Stuart Jeffries

Saudi Arabia’s burgeoning art scene

The Crown Prince hopes to transform a cultural dustbowl into a jewel in the Arabian crown and sanitise a country known for oil and oppression

Where the desert can admire its own reflection: the world’s largest mirrored building, the Maraya cultural centre in Al-’Ula, home to a concert hall and the exhibition What Lies Within. Credit: Tuul and Bruno Morandi / Alamy Stock Photo 
issue 05 March 2022

A little more than a century ago, a charismatic British army captain called T.E. Lawrence and fearsome Bedouin warriors swept through the sublime canyons around the desert city of Al-’Ula where I stroll today. They blew up the Hejaz railway, built to transport hajjis from Damascus towards Mecca but repurposed during the first world war by Turks to ferry munitions and troops. Such was the 1916-18 Arab Revolt that threw off Arabia’s Ottoman yoke.

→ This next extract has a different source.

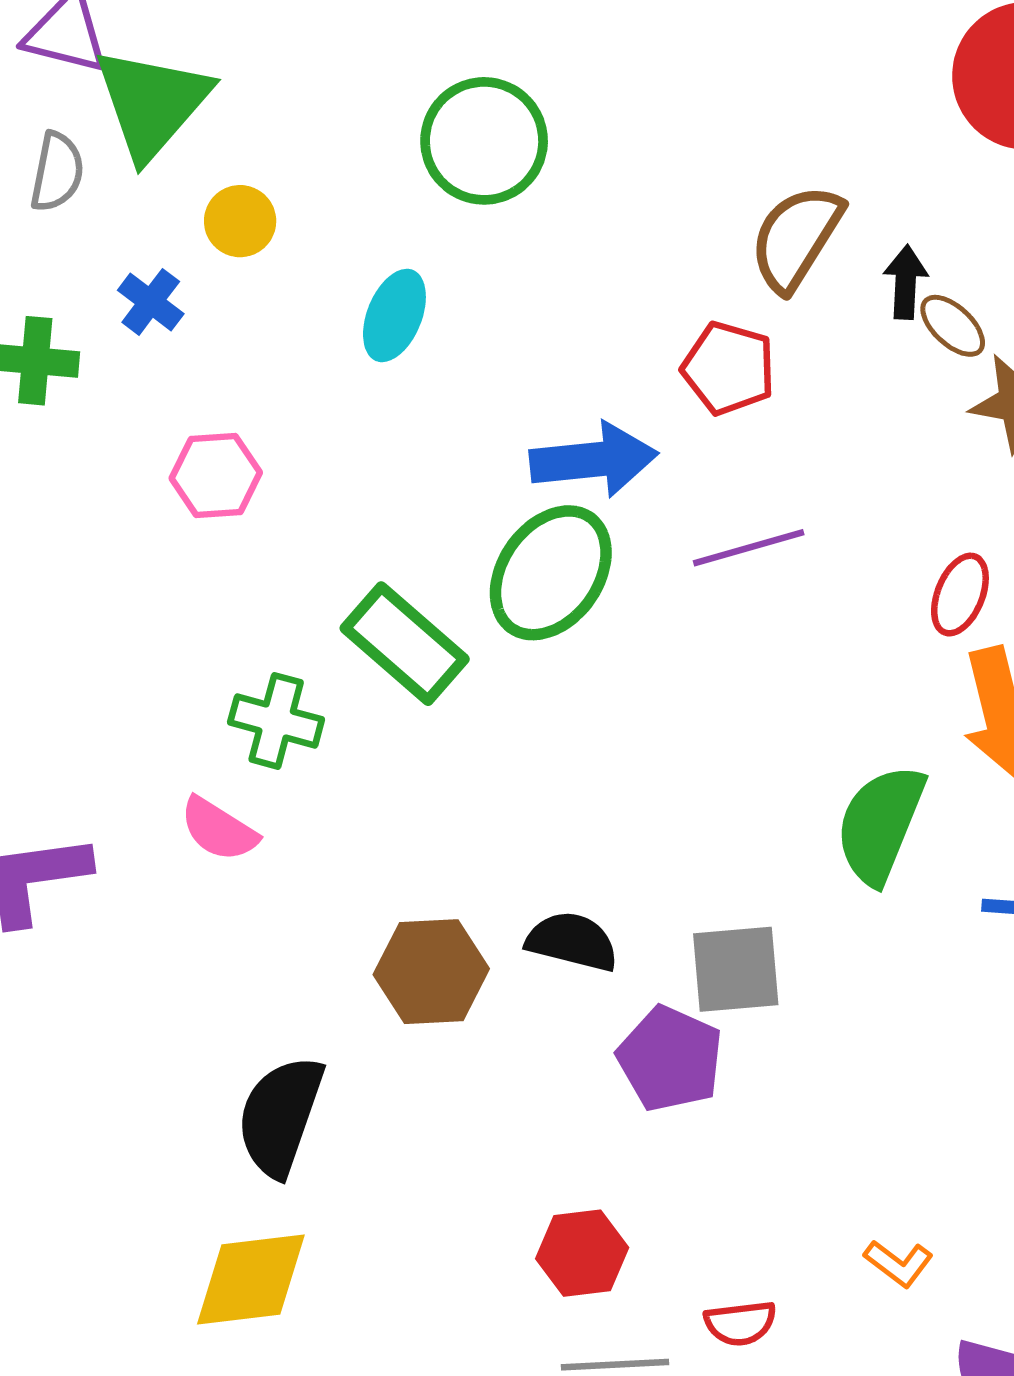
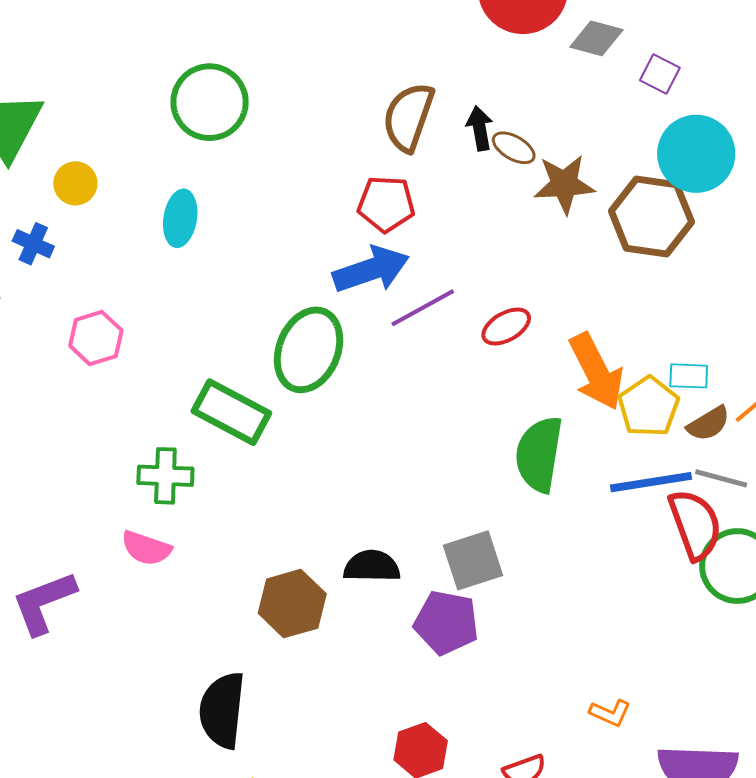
blue arrow: (594, 460) -> (371, 270), moved
red ellipse: (960, 595) -> (506, 327), moved, turned 51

Today a very different kind of Arab uprising is sweeping through Al-’Ula. The canyons resonate not with bombs but with art. Dubai-based Zeinab Alhashemi has constructed boulders made from camel hides for a piece called ‘Camouflage 2.0’. Fitting since the Quran mentions Al-’Ula as the miraculous site where a she-camel was summoned from rock by the prophet Saleh as a sign to pagan locals from Allah. Ramallah-based Khalil Rabah, meanwhile, has planted a square orchard of olive trees in the pitiless desert.